According to the Census Bureau, nearly 41 million people in the U.S. live in poverty. That's second-highest rate of poverty among rich countries, as measured by the percentage of people earning less than half the national median income, according to Quartz.
These income and wealth disparities affect minorities the most. Black, Hispanic, and Native American children, for example, are two to three times more likely to live in poverty than white kids, according to a study using Census data by the Annie E. Casey Foundation. Minorities in the United States have also historically had higher rates of unemployment, worked longer hours, and gotten paid less than their white counterparts on average, as reported in a 2013 article in The Atlantic that analyzed data from the Bureau of Labor Statistics stretching back to 1975.
Economic inequality and racial discrimination have also been linked with civil rights abuses, particularly in Alabama and other states across the South. Police shootings of unarmed black men and women are also of deep concern to the U.N.
Alston, who's also a law professor at New York University, said in a statement announcing the start of the U.N. investigation that poverty in the U.S. has been overlooked for too long.
"Some might ask why a U.N. Special Rapporteur on extreme poverty and human rights would visit a country as rich as the United States," Alston said. "But despite great wealth in the U.S., there also exists great poverty and inequality."
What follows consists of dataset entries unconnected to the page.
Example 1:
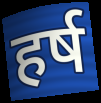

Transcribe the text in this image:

हर्ष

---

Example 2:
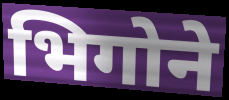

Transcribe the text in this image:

भिगोने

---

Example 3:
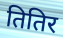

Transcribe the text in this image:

तितिर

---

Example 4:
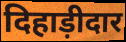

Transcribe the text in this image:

दिहाड़ीदार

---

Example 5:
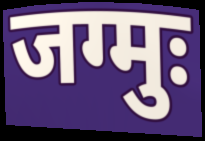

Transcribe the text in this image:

जग्मुः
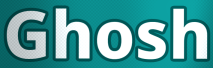
Ghosh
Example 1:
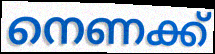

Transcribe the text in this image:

നെണക്ക്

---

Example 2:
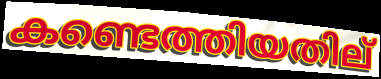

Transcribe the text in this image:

കണ്ടെത്തിയതില്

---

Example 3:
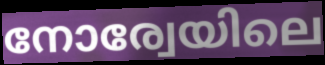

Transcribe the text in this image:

നോര്വേയിലെ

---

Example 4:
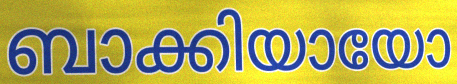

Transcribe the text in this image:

ബാക്കിയായോ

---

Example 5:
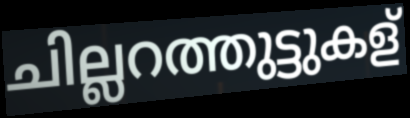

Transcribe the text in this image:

ചില്ലറത്തുട്ടുകള്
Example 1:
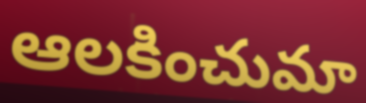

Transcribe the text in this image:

ఆలకించుమా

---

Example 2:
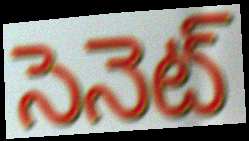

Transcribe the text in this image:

సెనెట్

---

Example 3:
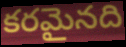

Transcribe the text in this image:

కరమైనది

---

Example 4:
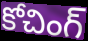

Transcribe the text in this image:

కోచింగ్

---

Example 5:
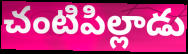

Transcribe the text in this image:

చంటిపిల్లాడు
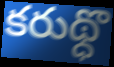
కరుథ్ధొ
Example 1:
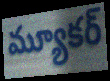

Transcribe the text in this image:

మ్యూకర్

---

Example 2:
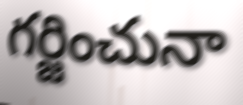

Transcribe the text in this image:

గర్జించునా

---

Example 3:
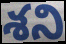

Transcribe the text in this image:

శని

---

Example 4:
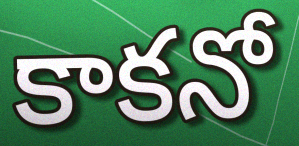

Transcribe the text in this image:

కాకనో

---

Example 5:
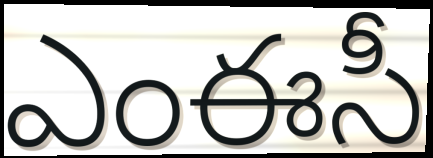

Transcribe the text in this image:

ఎంఈసీ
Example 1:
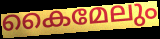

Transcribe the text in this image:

കൈമേലും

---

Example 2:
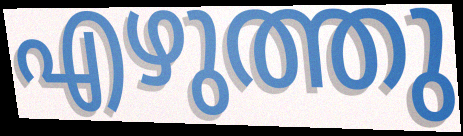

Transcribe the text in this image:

എഴുത്തു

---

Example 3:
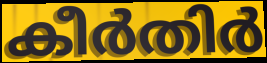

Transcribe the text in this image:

കീർതിർ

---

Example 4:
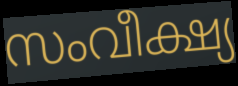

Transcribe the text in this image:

സംവീക്ഷ്യ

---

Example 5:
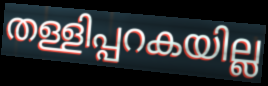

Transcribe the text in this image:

തള്ളിപ്പറകയില്ല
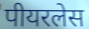
पीयरलेस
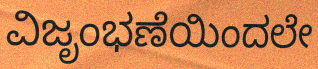
ವಿಜೃಂಭಣೆಯಿಂದಲೇ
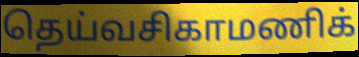
தெய்வசிகாமணிக்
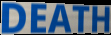
DEATH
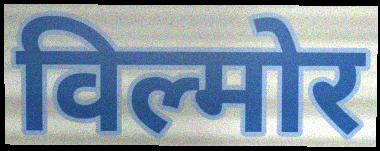
विल्मोर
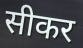
सीकर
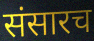
संसारच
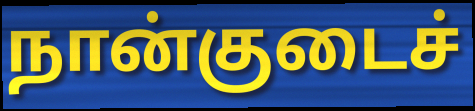
நான்குடைச்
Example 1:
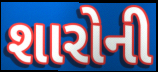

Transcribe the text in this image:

શારોની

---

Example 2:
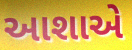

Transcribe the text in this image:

આશાએ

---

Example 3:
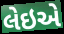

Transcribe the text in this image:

લેઇએ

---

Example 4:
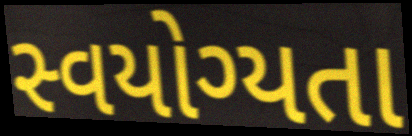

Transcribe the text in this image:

સ્વયોગ્યતા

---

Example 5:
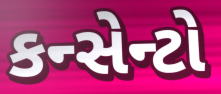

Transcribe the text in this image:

કન્સેન્ટો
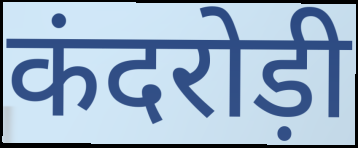
कंदरोड़ी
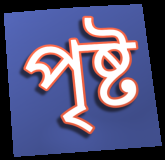
পৃষ্ট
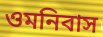
ওমনিবাস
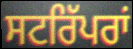
ਸਟਰਿੱਪਰਾਂ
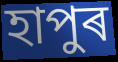
হাপুৰ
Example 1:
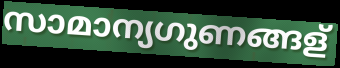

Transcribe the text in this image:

സാമാന്യഗുണങ്ങള്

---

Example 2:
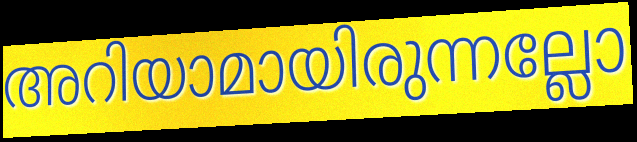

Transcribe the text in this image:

അറിയാമായിരുന്നല്ലോ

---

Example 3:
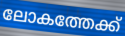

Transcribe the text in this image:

ലോകത്തേക്ക്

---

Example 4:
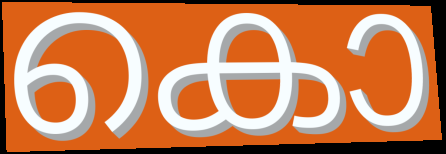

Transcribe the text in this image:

കൊ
Alston also pointed out that the U.S. "has been very keen" on other countries being investigated by the U.N. for civil and human rights issues.
"Now, it's the turn to look at what's going on in the U.S.," Alston said. "There are pretty extreme levels of poverty in the United States given the wealth of the country. And that does have significant human rights implications."
Despite these concerns, the Republican Party, which controls all three branches of the federal government, is on course to pass a tax bill before the end of the year that will increase the federal deficit by $1 trillion in 10 years—costs that GOP leaders have said will be offset by reducing an already-weakened social safety net.
For Alston, these political decisions are at the root of systemic poverty in the U.S.
"The idea of human rights is that people have basic dignity and that it's the role of the government—yes, the government!—to ensure that no one falls below the decent level," he said. "Civilized society doesn't say for people to go and make it on your own and if you can't, bad luck."
"Politicians who say, 'There's nothing I can do about that' are simply wrong," Alston told WKMS 91.3 FM, a public radio station in Kentucky near one of the other sites under investigation by the U.N.